> **PROMPT**: The lines from the start of the data through the line with "Image 3: 3-D" are to be returned verbatim; all later lines are to be omitted.

> **SOURCE RECORDS**:
▼

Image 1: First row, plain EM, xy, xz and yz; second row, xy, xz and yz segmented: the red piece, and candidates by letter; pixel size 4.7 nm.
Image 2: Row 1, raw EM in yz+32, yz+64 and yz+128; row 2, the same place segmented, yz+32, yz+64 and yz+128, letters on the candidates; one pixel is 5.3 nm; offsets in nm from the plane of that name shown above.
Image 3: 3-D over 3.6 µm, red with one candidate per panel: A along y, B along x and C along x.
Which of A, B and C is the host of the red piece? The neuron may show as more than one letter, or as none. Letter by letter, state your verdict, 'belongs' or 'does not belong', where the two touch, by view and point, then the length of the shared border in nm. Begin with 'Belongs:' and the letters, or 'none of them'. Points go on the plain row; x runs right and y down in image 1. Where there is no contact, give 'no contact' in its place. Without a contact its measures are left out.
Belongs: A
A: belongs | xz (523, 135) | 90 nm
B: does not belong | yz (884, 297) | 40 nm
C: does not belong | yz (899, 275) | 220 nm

▲

> **TASK OUTPUT**:
Image 1: First row, plain EM, xy, xz and yz; second row, xy, xz and yz segmented: the red piece, and candidates by letter; pixel size 4.7 nm.
Image 2: Row 1, raw EM in yz+32, yz+64 and yz+128; row 2, the same place segmented, yz+32, yz+64 and yz+128, letters on the candidates; one pixel is 5.3 nm; offsets in nm from the plane of that name shown above.
Image 3: 3-D over 3.6 µm, red with one candidate per panel: A along y, B along x and C along x.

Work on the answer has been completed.